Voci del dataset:

+---+

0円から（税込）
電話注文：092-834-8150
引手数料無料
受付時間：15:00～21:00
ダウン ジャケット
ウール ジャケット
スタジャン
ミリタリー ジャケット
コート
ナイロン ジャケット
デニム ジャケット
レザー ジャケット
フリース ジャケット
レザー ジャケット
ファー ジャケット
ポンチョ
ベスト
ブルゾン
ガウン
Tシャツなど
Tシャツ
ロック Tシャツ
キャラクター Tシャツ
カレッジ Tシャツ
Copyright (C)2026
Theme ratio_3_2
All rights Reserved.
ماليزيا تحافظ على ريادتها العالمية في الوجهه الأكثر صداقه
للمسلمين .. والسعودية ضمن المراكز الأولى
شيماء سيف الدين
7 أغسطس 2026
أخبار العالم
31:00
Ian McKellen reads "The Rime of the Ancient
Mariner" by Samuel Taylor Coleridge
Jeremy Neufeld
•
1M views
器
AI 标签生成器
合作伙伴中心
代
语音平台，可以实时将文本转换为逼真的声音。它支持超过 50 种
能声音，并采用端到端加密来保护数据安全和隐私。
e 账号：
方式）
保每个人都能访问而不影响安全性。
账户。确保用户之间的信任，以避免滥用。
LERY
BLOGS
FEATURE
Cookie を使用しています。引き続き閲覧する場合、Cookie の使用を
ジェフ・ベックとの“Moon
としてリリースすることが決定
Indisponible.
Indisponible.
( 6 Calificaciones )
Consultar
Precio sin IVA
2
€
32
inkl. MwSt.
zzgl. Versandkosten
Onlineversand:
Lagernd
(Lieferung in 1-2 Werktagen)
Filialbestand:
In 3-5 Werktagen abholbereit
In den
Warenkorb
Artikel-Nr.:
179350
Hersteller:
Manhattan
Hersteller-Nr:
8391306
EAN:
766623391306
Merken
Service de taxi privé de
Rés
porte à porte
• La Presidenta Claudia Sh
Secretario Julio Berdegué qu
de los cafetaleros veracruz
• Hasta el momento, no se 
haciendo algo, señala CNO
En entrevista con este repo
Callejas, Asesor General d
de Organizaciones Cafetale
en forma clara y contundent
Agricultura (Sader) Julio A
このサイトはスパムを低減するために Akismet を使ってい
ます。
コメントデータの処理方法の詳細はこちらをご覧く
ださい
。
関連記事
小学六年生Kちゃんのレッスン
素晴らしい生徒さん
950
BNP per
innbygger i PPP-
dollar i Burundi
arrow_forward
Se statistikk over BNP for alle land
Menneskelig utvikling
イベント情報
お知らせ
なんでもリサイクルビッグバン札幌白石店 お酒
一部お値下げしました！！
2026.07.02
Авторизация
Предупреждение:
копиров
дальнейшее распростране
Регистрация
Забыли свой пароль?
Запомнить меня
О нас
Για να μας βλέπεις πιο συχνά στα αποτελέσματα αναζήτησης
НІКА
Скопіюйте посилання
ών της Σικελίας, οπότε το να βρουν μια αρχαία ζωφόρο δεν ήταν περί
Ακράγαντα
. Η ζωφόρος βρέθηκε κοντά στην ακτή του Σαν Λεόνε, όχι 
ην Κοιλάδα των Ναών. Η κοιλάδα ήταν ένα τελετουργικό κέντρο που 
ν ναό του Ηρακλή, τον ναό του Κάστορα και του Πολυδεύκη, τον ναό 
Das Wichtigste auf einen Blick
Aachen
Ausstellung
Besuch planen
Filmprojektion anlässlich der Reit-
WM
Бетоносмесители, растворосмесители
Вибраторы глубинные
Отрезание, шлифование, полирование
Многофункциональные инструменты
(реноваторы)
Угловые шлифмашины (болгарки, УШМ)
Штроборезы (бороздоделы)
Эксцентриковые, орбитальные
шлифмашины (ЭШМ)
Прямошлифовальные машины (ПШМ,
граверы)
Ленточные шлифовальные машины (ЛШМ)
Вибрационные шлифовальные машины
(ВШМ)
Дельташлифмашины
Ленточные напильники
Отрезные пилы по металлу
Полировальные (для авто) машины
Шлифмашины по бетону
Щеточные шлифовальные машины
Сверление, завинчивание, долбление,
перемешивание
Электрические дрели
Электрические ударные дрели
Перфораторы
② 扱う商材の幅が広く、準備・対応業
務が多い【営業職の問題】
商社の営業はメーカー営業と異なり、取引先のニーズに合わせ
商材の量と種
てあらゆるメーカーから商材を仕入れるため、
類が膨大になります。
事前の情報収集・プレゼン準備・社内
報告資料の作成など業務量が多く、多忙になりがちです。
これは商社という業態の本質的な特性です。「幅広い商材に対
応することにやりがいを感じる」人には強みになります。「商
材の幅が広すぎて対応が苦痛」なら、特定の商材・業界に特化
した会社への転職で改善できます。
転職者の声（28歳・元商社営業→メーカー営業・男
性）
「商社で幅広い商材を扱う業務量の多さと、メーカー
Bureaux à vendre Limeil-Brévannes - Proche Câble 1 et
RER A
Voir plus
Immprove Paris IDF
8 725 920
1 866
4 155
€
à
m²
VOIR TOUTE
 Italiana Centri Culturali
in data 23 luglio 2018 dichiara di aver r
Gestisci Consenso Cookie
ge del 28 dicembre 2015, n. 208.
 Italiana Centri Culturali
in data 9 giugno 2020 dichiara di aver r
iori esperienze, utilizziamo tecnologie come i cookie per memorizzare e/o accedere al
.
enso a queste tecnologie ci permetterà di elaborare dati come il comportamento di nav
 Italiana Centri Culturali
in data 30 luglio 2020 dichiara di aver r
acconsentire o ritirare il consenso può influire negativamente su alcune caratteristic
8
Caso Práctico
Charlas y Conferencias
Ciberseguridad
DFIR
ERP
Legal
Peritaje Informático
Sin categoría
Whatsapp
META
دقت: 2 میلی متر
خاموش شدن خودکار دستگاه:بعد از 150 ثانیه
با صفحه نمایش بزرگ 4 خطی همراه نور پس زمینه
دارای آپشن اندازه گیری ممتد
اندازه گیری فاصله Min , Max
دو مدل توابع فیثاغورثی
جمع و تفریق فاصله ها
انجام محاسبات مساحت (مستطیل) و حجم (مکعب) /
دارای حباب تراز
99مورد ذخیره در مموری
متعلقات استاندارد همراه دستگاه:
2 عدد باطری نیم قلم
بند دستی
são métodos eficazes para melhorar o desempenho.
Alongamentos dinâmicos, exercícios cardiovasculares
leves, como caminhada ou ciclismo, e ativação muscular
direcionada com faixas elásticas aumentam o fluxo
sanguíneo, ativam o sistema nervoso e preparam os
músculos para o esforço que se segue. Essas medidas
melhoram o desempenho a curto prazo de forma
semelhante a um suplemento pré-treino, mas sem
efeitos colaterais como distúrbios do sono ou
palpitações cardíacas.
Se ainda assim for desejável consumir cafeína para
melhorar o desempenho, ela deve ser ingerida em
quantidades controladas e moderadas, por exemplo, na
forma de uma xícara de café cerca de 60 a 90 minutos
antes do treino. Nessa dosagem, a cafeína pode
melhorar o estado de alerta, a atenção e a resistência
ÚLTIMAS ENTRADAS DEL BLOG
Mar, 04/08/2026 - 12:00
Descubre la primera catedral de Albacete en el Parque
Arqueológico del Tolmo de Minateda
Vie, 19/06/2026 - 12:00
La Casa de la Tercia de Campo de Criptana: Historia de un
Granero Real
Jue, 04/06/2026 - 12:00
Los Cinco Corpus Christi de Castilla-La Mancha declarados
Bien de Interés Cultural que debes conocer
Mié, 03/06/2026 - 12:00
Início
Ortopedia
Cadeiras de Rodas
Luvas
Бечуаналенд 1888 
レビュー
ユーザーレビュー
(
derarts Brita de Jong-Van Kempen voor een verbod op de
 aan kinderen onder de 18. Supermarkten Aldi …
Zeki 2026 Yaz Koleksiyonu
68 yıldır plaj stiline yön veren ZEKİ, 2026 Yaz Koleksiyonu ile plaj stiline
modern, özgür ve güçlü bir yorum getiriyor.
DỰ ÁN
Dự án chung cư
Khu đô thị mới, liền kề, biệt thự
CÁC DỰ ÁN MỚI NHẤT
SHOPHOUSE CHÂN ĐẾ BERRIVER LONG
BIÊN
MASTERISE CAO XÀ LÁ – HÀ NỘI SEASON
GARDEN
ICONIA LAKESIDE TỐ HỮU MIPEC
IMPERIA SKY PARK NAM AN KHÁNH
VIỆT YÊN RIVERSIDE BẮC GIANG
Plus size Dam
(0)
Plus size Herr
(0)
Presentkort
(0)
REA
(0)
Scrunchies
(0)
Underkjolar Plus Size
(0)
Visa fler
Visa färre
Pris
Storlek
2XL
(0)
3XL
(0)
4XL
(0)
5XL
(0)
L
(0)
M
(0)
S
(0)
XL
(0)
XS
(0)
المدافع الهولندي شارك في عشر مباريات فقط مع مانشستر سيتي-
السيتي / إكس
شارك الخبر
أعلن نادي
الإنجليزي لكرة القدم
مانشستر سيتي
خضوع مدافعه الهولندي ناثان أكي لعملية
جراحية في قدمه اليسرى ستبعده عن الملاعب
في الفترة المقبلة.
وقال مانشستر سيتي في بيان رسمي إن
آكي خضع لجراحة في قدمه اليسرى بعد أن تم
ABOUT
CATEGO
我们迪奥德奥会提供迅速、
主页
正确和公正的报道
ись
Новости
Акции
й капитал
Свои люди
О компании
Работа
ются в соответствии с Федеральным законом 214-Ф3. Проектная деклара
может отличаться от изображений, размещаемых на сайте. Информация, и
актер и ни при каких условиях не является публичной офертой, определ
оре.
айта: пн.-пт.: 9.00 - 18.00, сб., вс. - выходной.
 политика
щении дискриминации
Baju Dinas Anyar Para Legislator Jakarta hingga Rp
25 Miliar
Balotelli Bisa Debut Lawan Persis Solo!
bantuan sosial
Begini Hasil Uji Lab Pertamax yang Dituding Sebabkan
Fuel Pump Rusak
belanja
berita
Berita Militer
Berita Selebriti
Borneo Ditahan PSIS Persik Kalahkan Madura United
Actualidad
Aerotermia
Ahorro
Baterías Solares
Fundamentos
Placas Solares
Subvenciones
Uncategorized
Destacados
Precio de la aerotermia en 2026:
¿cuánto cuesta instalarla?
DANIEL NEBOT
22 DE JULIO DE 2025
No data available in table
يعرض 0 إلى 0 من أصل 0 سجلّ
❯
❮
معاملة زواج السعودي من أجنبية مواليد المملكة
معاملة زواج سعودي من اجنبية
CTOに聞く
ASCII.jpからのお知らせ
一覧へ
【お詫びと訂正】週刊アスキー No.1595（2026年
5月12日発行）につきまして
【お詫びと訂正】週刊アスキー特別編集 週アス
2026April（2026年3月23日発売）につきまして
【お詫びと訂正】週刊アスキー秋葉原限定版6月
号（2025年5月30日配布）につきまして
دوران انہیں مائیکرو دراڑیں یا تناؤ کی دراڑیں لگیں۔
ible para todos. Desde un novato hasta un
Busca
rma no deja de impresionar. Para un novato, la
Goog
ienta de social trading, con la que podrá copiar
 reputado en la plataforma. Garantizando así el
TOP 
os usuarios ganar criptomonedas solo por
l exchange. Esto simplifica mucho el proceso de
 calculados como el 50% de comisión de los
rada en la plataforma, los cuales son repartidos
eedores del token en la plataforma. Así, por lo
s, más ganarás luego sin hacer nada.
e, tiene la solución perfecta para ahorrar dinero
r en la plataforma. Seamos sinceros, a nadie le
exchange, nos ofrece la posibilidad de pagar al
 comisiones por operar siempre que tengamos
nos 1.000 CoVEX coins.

+---+

• _Cosa produrre_
Restituisci identiche le righe che vanno dall'inizio fino alla riga che contiene "de los cafetaleros veracruz", inclusa.

• _Risposta all'esercizio_
0円から（税込）
電話注文：092-834-8150
引手数料無料
受付時間：15:00～21:00
ダウン ジャケット
ウール ジャケット
スタジャン
ミリタリー ジャケット
コート
ナイロン ジャケット
デニム ジャケット
レザー ジャケット
フリース ジャケット
レザー ジャケット
ファー ジャケット
ポンチョ
ベスト
ブルゾン
ガウン
Tシャツなど
Tシャツ
ロック Tシャツ
キャラクター Tシャツ
カレッジ Tシャツ
Copyright (C)2026
Theme ratio_3_2
All rights Reserved.
ماليزيا تحافظ على ريادتها العالمية في الوجهه الأكثر صداقه
للمسلمين .. والسعودية ضمن المراكز الأولى
شيماء سيف الدين
7 أغسطس 2026
أخبار العالم
31:00
Ian McKellen reads "The Rime of the Ancient
Mariner" by Samuel Taylor Coleridge
Jeremy Neufeld
•
1M views
器
AI 标签生成器
合作伙伴中心
代
语音平台，可以实时将文本转换为逼真的声音。它支持超过 50 种
能声音，并采用端到端加密来保护数据安全和隐私。
e 账号：
方式）
保每个人都能访问而不影响安全性。
账户。确保用户之间的信任，以避免滥用。
LERY
BLOGS
FEATURE
Cookie を使用しています。引き続き閲覧する場合、Cookie の使用を
ジェフ・ベックとの“Moon
としてリリースすることが決定
Indisponible.
Indisponible.
( 6 Calificaciones )
Consultar
Precio sin IVA
2
€
32
inkl. MwSt.
zzgl. Versandkosten
Onlineversand:
Lagernd
(Lieferung in 1-2 Werktagen)
Filialbestand:
In 3-5 Werktagen abholbereit
In den
Warenkorb
Artikel-Nr.:
179350
Hersteller:
Manhattan
Hersteller-Nr:
8391306
EAN:
766623391306
Merken
Service de taxi privé de
Rés
porte à porte
• La Presidenta Claudia Sh
Secretario Julio Berdegué qu
de los cafetaleros veracruz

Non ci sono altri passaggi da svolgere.